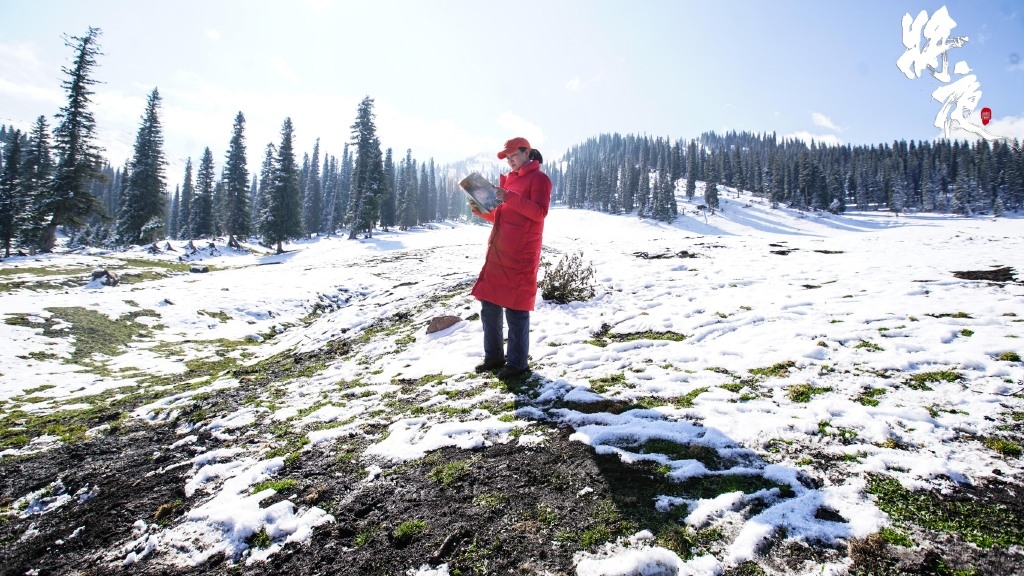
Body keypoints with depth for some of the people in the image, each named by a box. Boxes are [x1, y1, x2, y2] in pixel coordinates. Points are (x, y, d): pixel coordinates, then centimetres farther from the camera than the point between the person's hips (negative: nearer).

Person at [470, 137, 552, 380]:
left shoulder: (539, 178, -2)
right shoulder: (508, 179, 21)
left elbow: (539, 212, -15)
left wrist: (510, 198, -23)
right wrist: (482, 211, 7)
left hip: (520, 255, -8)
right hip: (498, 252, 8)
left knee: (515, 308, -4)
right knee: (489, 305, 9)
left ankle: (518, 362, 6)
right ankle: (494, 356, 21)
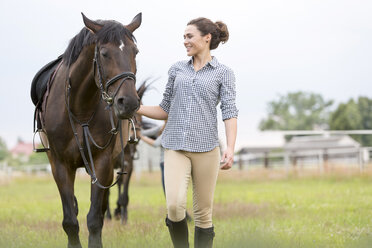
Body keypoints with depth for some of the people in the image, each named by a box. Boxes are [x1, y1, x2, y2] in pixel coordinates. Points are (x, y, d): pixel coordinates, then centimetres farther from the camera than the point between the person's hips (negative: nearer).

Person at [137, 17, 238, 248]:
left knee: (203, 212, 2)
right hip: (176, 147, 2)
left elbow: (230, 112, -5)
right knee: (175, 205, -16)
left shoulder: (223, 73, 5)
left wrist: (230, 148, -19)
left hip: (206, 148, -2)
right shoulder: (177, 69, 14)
◇ ◇ ◇ ◇
Print the entire listing precisely as written, omitting the images it holds.

■ REPLY ■
Body keypoints with depth for some of the people in the image, each named by a box. Boxes are [x1, y1, x2, y2] in pixel coordinates. Points are (x, y, d): pixel coordinates, then centimetres farther from the camera than the point between the person's hips (negative: nearer).

Person at [470, 137, 552, 380]:
left shoulder: (539, 178, -2)
right shoulder: (508, 179, 21)
left elbow: (539, 212, -15)
left wrist: (510, 198, -23)
right wrist: (482, 211, 7)
left hip: (520, 255, -8)
right hip: (498, 252, 8)
left knee: (515, 308, -4)
right knee: (489, 305, 9)
left ankle: (518, 362, 6)
right ankle: (494, 356, 21)
Body keypoints with depth for some of the people in the image, each named by a box. Boxes are [x1, y1, x2, y2] in pixel coordinates. Points are (x, y, d): pixel coordinates, then centimetres farther from the camera than the point between the person's hips (negative: nearer).

Person at [137, 17, 238, 248]:
left knee: (203, 212, 2)
right hip: (176, 147, 2)
left elbow: (230, 112, -5)
right knee: (175, 205, -16)
left shoulder: (223, 73, 5)
left wrist: (230, 148, -19)
left hip: (206, 148, -2)
right shoulder: (177, 69, 14)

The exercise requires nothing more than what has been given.